Sunulan metin:
- - - - -
Emsal Mahkeme Kararı İstanbul Anadolu 4. Asliye Ticaret Mahkemesi 2017/560 E. 2019/815 K. 10.09.2019 T.

Görüntülediğiniz mahkeme kararı kesinleşmiş bir karardır.

T.C. İstanbul Anadolu 4. ASLİYE TİCARET MAHKEMESİ
ESAS NO: 2017/560 Esas
KARAR NO: 2019/815
DAVA : Menfi Tespit (Ticari Satımdan Kaynaklanan)
DAVA TARİHİ: 11/05/2017
KARAR TARİHİ: 10/09/2019
KARAR YAZIM TARİHİ: 17/09/2019
Mahkememizde görülmekte olan Menfi Tespit (Ticari SatımdanKaynaklanan) davasının yapılan açık yargılaması sonunda,
GEREĞİ DÜŞÜNÜLDÜ;
Davacı vekili dava dilekçesinde özetle; davalı ile müvekkil şirket aranda ——– tarihli ———-sozleşmesi imzalandığını ancak davalının belirtilen tarihlerde malzemeleri teslim etmediği gibi gönderilen malzemelerin bir kısmının da ayıplı olması nedeniyle davalıya iade edildiğini, müvekkil şirketin sözleşme doğrultusunda davalı, şirkete teslim ettiği çeklerden dolayı davalıya borçlu olmadığının tespitine karar verilmesini talep ve dava etmiş, bu talebini duruşmada tekrar etmiştir.
Taraflara tebligat yapılarak taraf teşkili sağlanmıştır.
Davalı vekili cevap dilekçesinde özetle; müvekkil ile davalı arasında ———- tarihli sözleşmenin imzalandığını, bu sözleşmeye göre davacının ——— TL nakit ödeme yapması gerekirken sadece ———TL ödemeyi, ——– tarihinde yaptığını, geri kalan ——– TL yi ise ödemediğini, bu durumda öncelikle yükümlülüğünü yerine getirmeyen firmanın, davacı firma olduğunu, davacının iddialarının da doğru olmadığını, davaya konu edilen malların teslimine ilişkin olarak belirtilen bir tarihin söz konusu olmadığını, davacı tarafından davaya konu edilen çeklerin ——– tarihli sözleşme gereğince müvekkiline teslim edilen çekler olmadığını, sözleşmede teslim edilmesi gereken çeklerin —— keşide tarihli —- TL. —— keşide tarihli ——– TL, —– keşide tarihli ——– TL ve ——– keşide tarihli ——– TL lik çekler olup müvekkil şirkete —– tarihinde teslim edildiğini, cari hesap ekstresınde de bu çeklerin görüldüğünü, müvekkil tarafından sözleşmeye istinaden alman çeklerin tahsil edildiğini ve karşılığında malların davacıya teslim edildiğini, davaya konusu çekler ıse sözleşmeden bağımsız olarak ve sözleşme tarihinden aylar sonra bir kısmı —– tarihinde bir kısmının ise ———– tarihinde müvekkil firmaya teslim edildiğini, davacının sözleşmeye dayanarak bu çeklerden dolayı, borçlu olmadığı talebinde bulunmasının dayanaksız olduğunu savunarak davanın reddine, % 20 kotu niyet tazminatına mahkumiyetine karar verilmesini talep etmiştir.
- - - - -
Verilen kayıtlar:
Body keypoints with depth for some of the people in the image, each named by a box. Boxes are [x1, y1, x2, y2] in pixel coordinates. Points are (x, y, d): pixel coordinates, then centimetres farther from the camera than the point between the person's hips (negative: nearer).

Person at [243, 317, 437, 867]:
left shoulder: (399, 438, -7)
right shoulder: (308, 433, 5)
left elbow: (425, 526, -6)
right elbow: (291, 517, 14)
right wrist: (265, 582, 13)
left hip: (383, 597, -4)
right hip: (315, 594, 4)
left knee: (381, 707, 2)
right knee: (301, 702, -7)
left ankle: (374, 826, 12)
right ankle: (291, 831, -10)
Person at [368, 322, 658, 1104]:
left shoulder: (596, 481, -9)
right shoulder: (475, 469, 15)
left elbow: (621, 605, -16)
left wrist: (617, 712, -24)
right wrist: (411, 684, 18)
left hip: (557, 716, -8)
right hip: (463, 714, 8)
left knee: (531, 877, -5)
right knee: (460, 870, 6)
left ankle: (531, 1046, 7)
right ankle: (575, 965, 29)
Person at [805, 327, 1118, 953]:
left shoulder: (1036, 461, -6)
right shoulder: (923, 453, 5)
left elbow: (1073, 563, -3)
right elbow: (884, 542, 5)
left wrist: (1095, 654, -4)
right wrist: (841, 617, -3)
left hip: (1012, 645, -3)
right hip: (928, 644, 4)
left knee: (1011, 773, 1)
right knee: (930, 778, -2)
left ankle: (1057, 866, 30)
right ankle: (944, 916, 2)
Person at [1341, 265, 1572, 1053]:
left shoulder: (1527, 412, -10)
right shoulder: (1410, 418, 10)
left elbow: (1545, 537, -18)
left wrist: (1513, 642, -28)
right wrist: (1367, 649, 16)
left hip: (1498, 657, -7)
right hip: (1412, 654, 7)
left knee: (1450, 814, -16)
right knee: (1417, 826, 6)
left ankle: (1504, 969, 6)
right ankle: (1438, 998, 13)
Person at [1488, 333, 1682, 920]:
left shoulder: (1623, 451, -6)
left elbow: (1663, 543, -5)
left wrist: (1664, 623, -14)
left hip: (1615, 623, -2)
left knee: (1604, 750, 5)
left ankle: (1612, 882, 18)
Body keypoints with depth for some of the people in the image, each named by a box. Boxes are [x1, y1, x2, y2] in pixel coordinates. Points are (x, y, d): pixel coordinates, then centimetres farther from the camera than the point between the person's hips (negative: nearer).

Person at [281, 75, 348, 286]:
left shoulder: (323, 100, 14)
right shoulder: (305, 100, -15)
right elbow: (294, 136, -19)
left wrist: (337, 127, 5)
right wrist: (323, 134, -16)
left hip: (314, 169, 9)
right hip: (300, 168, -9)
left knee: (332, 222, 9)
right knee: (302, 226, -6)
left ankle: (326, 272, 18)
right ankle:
- - - - -
Yapılacak işler:
A. Karar metnine göre aşağıdaki soruları yanıtlayın.
(i) Dava tarihi nedir?
(ii) Karar yazım tarihi nedir?
(iii) Davalı vekili yüzde kaç kötü niyet tazminatı talep etmiştir?
B. Aşağıdaki ifadelerin karar metniyle uyuşup uyuşmadığını evet ya da hayır diyerek belirtin ve her yanıtı metindeki belirleyici sözlerle alıntılayarak destekleyin.
(i) Görüntülenen karar kesinleşmiş bir karardır.
(ii) Davanın türü alacak davasıdır.
(iii) Kararın numarası 2019/815'tir.
C. Karar metnindeki "Taraflara tebligat yapılarak taraf teşkili sağlanmıştır." cümlesini İngilizceye çevirin.
Kayıtlar, karar metninden ayrı bir malzemedir.

Numaralı yanıtlar:
A.
(i) 11/05/2017
(ii) 17/09/2019
(iii) % 20

B.
(i) Evet: "Görüntülediğiniz mahkeme kararı kesinleşmiş bir karardır."
(ii) Hayır: "DAVA : Menfi Tespit (Ticari Satımdan Kaynaklanan)"
(iii) Evet: "KARAR NO: 2019/815"

C. Service was made on the parties, and the parties were thereby duly constituted in the proceedings.